:: Electronics source listings ::
⁂

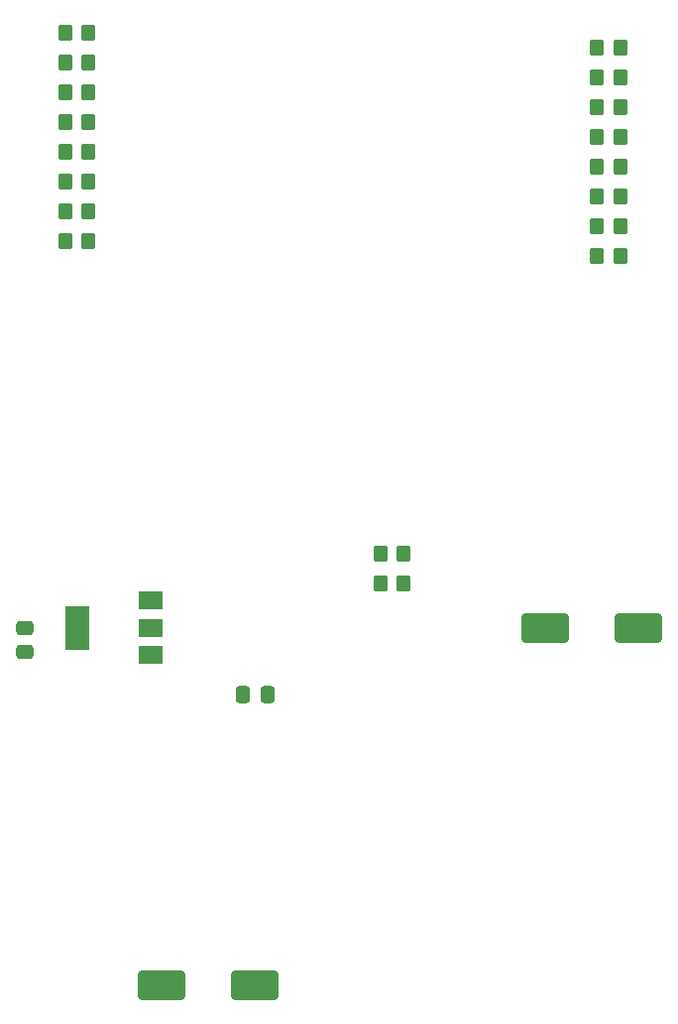
<source format=gbr>
%TF.GenerationSoftware,KiCad,Pcbnew,(7.0.0)*%
%TF.CreationDate,2023-10-30T10:33:22+00:00*%
%TF.ProjectId,euro-project-sensors-pcb,6575726f-2d70-4726-9f6a-6563742d7365,rev?*%
%TF.SameCoordinates,Original*%
%TF.FileFunction,Paste,Top*%
%TF.FilePolarity,Positive*%
%FSLAX46Y46*%
G04 Gerber Fmt 4.6, Leading zero omitted, Abs format (unit mm)*
G04 Created by KiCad (PCBNEW (7.0.0)) date 2023-10-30 10:33:22*
%MOMM*%
%LPD*%
G01*
G04 APERTURE LIST*
G04 Aperture macros list*
%AMRoundRect*
0 Rectangle with rounded corners*
0 $1 Rounding radius*
0 $2 $3 $4 $5 $6 $7 $8 $9 X,Y pos of 4 corners*
0 Add a 4 corners polygon primitive as box body*
4,1,4,$2,$3,$4,$5,$6,$7,$8,$9,$2,$3,0*
0 Add four circle primitives for the rounded corners*
1,1,$1+$1,$2,$3*
1,1,$1+$1,$4,$5*
1,1,$1+$1,$6,$7*
1,1,$1+$1,$8,$9*
0 Add four rect primitives between the rounded corners*
20,1,$1+$1,$2,$3,$4,$5,0*
20,1,$1+$1,$4,$5,$6,$7,0*
20,1,$1+$1,$6,$7,$8,$9,0*
20,1,$1+$1,$8,$9,$2,$3,0*%
G04 Aperture macros list end*
%ADD10R,2.000000X1.500000*%
%ADD11R,2.000000X3.800000*%
%ADD12RoundRect,0.250000X-1.750000X-1.000000X1.750000X-1.000000X1.750000X1.000000X-1.750000X1.000000X0*%
%ADD13RoundRect,0.250000X1.750000X1.000000X-1.750000X1.000000X-1.750000X-1.000000X1.750000X-1.000000X0*%
%ADD14RoundRect,0.250000X-0.475000X0.337500X-0.475000X-0.337500X0.475000X-0.337500X0.475000X0.337500X0*%
%ADD15RoundRect,0.250000X0.337500X0.475000X-0.337500X0.475000X-0.337500X-0.475000X0.337500X-0.475000X0*%
%ADD16RoundRect,0.250000X0.350000X0.450000X-0.350000X0.450000X-0.350000X-0.450000X0.350000X-0.450000X0*%
%ADD17RoundRect,0.250000X-0.350000X-0.450000X0.350000X-0.450000X0.350000X0.450000X-0.350000X0.450000X0*%
G04 APERTURE END LIST*
D10*
%TO.C,U2*%
X129514999Y-97549999D03*
D11*
X123214999Y-95249999D03*
D10*
X129514999Y-95249999D03*
X129514999Y-92949999D03*
%TD*%
D12*
%TO.C,EC2*%
X163195000Y-95250000D03*
X171195000Y-95250000D03*
%TD*%
D13*
%TO.C,EC1*%
X138430000Y-125730000D03*
X130430000Y-125730000D03*
%TD*%
D14*
%TO.C,C2*%
X118745000Y-95250000D03*
X118745000Y-97325000D03*
%TD*%
D15*
%TO.C,C1*%
X139467500Y-100965000D03*
X137392500Y-100965000D03*
%TD*%
D16*
%TO.C,R5*%
X124190000Y-49530000D03*
X122190000Y-49530000D03*
%TD*%
%TO.C,R7*%
X124190000Y-54610000D03*
X122190000Y-54610000D03*
%TD*%
%TO.C,R9*%
X124190000Y-59690000D03*
X122190000Y-59690000D03*
%TD*%
D17*
%TO.C,R14*%
X167640000Y-55880000D03*
X169640000Y-55880000D03*
%TD*%
D16*
%TO.C,R6*%
X124190000Y-52070000D03*
X122190000Y-52070000D03*
%TD*%
D17*
%TO.C,R11*%
X167640000Y-48260000D03*
X169640000Y-48260000D03*
%TD*%
D16*
%TO.C,R4*%
X124190000Y-46990000D03*
X122190000Y-46990000D03*
%TD*%
%TO.C,R3*%
X124190000Y-44450000D03*
X122190000Y-44450000D03*
%TD*%
%TO.C,R1*%
X151130000Y-91440000D03*
X149130000Y-91440000D03*
%TD*%
D17*
%TO.C,R12*%
X167640000Y-50800000D03*
X169640000Y-50800000D03*
%TD*%
%TO.C,R13*%
X167640000Y-53340000D03*
X169640000Y-53340000D03*
%TD*%
%TO.C,R18*%
X167640000Y-63500000D03*
X169640000Y-63500000D03*
%TD*%
%TO.C,R16*%
X167640000Y-60960000D03*
X169640000Y-60960000D03*
%TD*%
D16*
%TO.C,R8*%
X124190000Y-57150000D03*
X122190000Y-57150000D03*
%TD*%
D17*
%TO.C,R10*%
X167640000Y-45720000D03*
X169640000Y-45720000D03*
%TD*%
%TO.C,R15*%
X167640000Y-58420000D03*
X169640000Y-58420000D03*
%TD*%
D16*
%TO.C,R17*%
X124190000Y-62230000D03*
X122190000Y-62230000D03*
%TD*%
%TO.C,R2*%
X151130000Y-88900000D03*
X149130000Y-88900000D03*
%TD*%
M02*

</source>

⁂

This task calls for the number of lines in the entries that contain the string "format", with no accompanying text.

:: EXERCISE ANSWER ::
2